Tu objetivo: Transcribe sin cambios todo el fragmento del texto sobre las eléctricas de Wall Street que va desde "El freno a los" hasta "cambia de dirección.", ambos incluidos.

Las eléctricas estrella de Wall Street pierden fuelle: ¿se enfría la fiebre nuclear?

El freno a los centros de datos está complicando el panorama para las dueñas de plantas de energía. Constellation Energy, símbolo del boom nuclear, ve cómo el viento cambia de dirección.
Las acciones de compañías eléctricas que se habían disparado al calor de la inteligencia artificial están empezando a perder brillo. Durante meses, el mercado soñó con una demanda insaciable de electricidad para alimentar centros de datos, y eso llevó a valoraciones récord para empresas como Constellation Energy. Pero ahora ese entusiasmo choca con una realidad menos amable: la expansión de estos megaproyectos digitales se está topando con obstáculos.
El principal escollo es el creciente rechazo social y regulatorio a los centros de datos. Comunidades locales y autoridades empiezan a cuestionar el impacto de estas instalaciones, que consumen cantidades ingentes de energía y agua. Este freno inesperado está obligando a revisar las proyecciones de crecimiento que habían inflado las expectativas de las eléctricas. Si los centros de datos no se construyen al ritmo previsto, la demanda eléctrica extra que se daba por hecha podría no materializarse.

Datos proporcionados:
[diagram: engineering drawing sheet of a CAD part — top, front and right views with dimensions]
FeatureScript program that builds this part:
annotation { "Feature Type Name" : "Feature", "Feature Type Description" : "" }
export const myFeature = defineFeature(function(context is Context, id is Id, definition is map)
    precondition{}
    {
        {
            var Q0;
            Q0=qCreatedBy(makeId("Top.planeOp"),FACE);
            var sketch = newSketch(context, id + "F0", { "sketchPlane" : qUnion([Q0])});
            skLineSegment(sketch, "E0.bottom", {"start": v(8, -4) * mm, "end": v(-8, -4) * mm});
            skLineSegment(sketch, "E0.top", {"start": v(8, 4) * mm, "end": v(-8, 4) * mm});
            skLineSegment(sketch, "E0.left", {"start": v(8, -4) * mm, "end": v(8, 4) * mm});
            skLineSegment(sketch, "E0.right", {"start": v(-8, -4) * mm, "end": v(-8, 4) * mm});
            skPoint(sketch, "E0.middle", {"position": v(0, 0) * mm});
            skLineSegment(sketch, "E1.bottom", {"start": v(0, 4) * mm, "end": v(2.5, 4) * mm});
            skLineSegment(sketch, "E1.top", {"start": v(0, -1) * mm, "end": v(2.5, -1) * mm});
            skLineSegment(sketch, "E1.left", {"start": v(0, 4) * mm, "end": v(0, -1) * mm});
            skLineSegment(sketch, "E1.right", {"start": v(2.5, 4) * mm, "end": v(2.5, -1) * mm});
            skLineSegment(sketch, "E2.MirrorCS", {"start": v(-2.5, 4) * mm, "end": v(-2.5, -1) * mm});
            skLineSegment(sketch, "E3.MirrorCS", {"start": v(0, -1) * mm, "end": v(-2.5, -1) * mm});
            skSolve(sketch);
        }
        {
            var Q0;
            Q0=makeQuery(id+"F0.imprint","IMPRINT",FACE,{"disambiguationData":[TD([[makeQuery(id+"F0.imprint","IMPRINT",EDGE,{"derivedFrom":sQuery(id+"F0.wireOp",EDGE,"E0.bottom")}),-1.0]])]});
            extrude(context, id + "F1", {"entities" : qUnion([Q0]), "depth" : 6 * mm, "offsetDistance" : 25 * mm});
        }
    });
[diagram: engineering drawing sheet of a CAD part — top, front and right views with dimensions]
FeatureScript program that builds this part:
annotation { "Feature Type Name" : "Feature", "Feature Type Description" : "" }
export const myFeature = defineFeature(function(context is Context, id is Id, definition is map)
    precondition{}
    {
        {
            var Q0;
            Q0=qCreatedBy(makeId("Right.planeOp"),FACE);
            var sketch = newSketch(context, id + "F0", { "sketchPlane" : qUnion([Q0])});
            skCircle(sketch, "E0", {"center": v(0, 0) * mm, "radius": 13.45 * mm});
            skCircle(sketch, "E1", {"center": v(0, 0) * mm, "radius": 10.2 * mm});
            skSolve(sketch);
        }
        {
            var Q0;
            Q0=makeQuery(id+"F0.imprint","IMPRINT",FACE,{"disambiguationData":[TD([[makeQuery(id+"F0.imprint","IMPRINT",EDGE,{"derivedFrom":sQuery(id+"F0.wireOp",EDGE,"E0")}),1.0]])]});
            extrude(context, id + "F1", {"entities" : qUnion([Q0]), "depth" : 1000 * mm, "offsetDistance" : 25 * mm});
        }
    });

Respuesta:
El freno a los centros de datos está complicando el panorama para las dueñas de plantas de energía. Constellation Energy, símbolo del boom nuclear, ve cómo el viento cambia de dirección.